Poza tym, znając realia działalności galerii sztuki, wie, że wystawiane w nich prace są oglądane głównie na wernisażach. „Tu, w klinice – mówi – codziennie oglądają je dziesiątki ludzi, którym w dodatku przynosi to ulgę w cierpieniu”.
Od dzieciństwa zainteresowana różnymi dziedzinami sztuki, autorka wystawy zaangażowała się zawodowo w działalność artystyczną dopiero dwadzieścia lat temu, po przyjeździe do Ameryki.

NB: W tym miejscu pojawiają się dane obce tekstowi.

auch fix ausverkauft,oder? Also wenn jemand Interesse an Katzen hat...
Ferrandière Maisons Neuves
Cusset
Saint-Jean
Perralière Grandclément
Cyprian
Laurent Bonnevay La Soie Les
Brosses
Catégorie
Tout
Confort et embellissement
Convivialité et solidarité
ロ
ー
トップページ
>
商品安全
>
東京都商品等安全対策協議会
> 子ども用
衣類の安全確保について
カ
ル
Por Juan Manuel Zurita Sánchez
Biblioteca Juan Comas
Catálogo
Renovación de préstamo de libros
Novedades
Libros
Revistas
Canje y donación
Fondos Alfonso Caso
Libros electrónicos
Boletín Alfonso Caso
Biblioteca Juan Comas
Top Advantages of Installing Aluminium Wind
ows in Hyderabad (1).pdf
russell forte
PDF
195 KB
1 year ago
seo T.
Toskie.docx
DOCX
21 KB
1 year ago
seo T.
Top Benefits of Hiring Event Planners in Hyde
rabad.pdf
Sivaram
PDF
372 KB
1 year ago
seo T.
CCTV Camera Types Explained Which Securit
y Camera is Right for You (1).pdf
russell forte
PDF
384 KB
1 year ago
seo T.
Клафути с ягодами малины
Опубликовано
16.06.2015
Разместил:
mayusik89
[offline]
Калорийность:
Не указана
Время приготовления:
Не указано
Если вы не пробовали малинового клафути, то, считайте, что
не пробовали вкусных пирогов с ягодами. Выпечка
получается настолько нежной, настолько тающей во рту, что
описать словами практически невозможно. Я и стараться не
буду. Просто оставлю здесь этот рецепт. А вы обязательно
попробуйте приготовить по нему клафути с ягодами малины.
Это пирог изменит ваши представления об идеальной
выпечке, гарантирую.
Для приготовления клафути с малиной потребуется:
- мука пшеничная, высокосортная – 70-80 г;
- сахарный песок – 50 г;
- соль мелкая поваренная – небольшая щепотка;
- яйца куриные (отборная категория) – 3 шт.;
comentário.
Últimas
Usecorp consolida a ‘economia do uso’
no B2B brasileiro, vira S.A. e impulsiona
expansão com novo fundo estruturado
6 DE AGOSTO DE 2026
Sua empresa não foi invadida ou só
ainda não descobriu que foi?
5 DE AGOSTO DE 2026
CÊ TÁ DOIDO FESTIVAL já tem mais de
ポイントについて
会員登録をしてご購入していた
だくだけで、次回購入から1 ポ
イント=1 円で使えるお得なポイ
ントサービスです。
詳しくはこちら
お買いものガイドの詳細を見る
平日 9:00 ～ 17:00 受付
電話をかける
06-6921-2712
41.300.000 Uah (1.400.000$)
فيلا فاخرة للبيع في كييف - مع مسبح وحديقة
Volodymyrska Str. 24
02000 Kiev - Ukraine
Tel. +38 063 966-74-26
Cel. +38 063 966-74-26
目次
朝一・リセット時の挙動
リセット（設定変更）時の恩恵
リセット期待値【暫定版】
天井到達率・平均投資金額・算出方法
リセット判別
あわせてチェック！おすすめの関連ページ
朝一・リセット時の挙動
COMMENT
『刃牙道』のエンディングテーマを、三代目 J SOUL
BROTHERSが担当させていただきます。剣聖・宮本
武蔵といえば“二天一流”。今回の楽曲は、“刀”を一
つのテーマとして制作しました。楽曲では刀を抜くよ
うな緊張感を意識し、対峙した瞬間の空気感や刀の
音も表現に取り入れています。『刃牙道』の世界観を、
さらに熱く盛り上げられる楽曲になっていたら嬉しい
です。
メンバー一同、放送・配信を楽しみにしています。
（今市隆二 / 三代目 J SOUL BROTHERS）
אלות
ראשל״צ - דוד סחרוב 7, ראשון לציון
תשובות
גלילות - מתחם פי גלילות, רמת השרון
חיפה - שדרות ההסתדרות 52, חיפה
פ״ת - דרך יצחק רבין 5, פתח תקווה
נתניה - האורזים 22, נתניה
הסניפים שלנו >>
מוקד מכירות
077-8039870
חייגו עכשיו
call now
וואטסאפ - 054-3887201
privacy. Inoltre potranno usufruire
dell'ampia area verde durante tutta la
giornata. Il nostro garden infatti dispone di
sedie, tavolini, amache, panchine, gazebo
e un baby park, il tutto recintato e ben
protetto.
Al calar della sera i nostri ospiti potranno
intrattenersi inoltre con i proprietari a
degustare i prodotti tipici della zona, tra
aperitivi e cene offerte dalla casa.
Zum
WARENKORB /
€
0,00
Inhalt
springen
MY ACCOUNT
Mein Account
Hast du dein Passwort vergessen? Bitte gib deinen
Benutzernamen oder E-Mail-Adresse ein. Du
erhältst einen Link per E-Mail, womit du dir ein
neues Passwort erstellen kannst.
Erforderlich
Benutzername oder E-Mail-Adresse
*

Jako współzałożycielka niedochodowej organizacji Art Moves International prowadziła wymianę artystów między Europą Wschodnią (głównie Polską) a Stanami Zjednoczonymi, później reprezentowała polskich plastyków jako kurator Galerii 58. Współdziałała przy organizowaniu pierwszego festiwalu sztuki „Around the Coyote”, jak też wielu wystaw i imprez jego kolejnych edycji.
Uczestniczyła w zbiorowych wystawach malarstwa i fotografii w Stanach Zjednoczonych, Polsce i Niemczech.
Od kilku lat koncentruje się na własnej twórczości. To jest to, co zawsze chciała robić, i co daje jej poczucie pełni życia.
Wystawę można oglądać do końca stycznia w klinice na kampusie Uniwersytetu Illinois, przy 835 S. Wolcott Ave.